Sepanjang Januari hingga Juni 2025, volume produksi batu bara PTBA mencapai 21,73 juta ton, meningkat 16 persen dari 18,76 juta ton pada Semester I 2024. Volume penjualan juga mengalami kenaikan sebesar 8 persen menjadi 21,62 juta ton dari 20,05 juta ton pada periode yang sama tahun lalu.

Komposisi penjualan tersebut terdiri dari 54 persen untuk pasar domestik dan 46 persen untuk ekspor.
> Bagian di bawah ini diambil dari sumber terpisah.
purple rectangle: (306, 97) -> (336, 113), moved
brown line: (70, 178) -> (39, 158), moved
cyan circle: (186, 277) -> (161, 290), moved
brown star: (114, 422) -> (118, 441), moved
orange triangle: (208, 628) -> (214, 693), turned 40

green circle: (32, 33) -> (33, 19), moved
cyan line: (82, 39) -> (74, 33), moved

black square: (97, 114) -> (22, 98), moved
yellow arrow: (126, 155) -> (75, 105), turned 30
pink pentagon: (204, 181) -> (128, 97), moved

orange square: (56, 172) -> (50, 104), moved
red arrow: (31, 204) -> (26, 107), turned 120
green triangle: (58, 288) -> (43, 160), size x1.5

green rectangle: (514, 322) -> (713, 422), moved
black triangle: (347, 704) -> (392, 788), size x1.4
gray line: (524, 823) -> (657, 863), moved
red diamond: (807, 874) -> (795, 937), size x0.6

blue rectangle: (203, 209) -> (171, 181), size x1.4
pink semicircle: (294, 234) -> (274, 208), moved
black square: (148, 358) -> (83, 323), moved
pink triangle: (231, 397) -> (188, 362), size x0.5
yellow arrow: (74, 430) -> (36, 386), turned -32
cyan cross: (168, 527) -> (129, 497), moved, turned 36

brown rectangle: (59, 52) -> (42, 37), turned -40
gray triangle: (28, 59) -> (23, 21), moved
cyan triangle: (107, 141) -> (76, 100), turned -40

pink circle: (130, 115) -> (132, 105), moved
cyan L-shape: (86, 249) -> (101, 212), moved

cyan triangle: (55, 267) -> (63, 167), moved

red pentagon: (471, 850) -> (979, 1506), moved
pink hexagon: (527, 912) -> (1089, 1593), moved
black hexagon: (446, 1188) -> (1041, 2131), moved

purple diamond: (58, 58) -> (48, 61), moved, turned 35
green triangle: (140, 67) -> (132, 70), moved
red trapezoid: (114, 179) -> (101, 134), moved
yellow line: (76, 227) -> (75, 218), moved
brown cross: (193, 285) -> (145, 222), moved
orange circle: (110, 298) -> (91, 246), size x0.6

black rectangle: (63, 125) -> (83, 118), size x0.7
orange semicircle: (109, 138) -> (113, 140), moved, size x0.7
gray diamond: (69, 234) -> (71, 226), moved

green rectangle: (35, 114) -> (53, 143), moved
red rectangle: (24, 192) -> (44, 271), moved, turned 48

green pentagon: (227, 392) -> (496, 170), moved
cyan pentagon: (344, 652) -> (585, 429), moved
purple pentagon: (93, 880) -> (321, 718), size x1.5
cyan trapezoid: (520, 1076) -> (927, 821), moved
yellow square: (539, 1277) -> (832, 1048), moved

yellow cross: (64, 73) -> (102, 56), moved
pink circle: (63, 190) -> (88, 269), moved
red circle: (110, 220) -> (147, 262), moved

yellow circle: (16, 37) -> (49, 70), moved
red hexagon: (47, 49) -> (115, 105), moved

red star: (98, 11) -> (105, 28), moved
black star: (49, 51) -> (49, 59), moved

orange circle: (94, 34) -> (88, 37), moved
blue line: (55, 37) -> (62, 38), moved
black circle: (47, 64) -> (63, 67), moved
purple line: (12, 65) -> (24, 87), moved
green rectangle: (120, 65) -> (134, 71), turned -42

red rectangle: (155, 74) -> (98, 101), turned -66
Meskipun terjadi penurunan permintaan dari pasar ekspor utama seperti Tiongkok, PTBA tetap berhasil menjaga kinerja penjualan dengan memperluas jangkauan ekspor ke negara-negara seperti Bangladesh, India, Vietnam, Filipina, dan Thailand.

Sejalan dengan peningkatan produksi dan penjualan, volume angkutan batu bara turut meningkat sebesar 9 persen menjadi 19,27 juta ton dari sebelumnya 17,70 juta ton. Peningkatan ini didukung oleh optimalisasi rantai pasok dan efisiensi di sektor logistik yang terus diperkuat.